Nie bądźcie tymi szaleńcami, którzy już teraz wpadają na genialne pomysły „nieskończonego działania PlayStation VR2 Sense”. Wiecie, co niektórzy robią? Są tacy, co zakładają sobie na ręce ciasne, grube opaski, do których wkładają duże powerbanki, które na stałe są podłączone do kontrolerów Sense. Ciągły ścisk, wielka bateria na ręce, którą można o coś uderzyć, informacja w instrukcji kontrolerów, żeby nie używać ich podczas ładowania… ja bym nie ryzykował.

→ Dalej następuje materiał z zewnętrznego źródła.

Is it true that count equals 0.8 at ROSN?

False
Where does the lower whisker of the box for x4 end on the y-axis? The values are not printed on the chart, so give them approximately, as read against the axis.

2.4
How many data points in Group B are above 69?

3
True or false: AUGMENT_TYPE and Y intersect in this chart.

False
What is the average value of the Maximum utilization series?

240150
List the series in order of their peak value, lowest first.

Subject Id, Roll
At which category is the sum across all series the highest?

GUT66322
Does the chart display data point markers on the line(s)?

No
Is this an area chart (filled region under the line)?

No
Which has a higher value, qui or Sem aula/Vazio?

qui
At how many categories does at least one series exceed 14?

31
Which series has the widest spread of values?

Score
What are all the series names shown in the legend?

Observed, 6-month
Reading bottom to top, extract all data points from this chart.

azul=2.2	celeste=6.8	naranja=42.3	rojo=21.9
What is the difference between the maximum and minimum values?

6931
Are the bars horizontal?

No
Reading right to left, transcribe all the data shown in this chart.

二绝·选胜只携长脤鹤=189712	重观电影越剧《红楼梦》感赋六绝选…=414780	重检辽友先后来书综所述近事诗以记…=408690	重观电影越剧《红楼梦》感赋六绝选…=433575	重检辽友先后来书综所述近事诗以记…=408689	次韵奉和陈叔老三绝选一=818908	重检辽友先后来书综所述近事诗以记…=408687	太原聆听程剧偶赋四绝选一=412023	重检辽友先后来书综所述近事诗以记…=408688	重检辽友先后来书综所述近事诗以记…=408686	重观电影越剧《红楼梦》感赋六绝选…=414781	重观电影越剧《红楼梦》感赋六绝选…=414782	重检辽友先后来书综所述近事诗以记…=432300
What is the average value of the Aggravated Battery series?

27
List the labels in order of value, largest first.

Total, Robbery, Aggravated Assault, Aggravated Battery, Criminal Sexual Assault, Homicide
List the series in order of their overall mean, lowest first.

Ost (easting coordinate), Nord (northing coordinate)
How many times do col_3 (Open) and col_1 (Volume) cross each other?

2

PlayStation VR2 Sense i DualSense lepsze
Na koniec mała informacja dla leniuchów, którzy stale odkładają aktualizowanie padów i konsoli. Do niedawna, by zaktualizować pada (swoją drogą, do dziś nie przyzwyczaiłem się do aktualizowania telewizora, a co dopiero do pada), trzeba było podłączać kontroler do konsoli. Nastąpiła w tej kwestii jednak zmiana.
Ostatnią aktualizacja PlayStation 5 rozwiązuje ten męczący problem. Od teraz aktualizacje pada przeprowadzane są bezprzewodowo i działa to zarówno dla DualSense, DualSense Edge, jak i Sense do PlayStation VR2. Pełna wygoda, tak jak z ładowarkami do padów PlayStation, bez których po prostu nie da się żyć.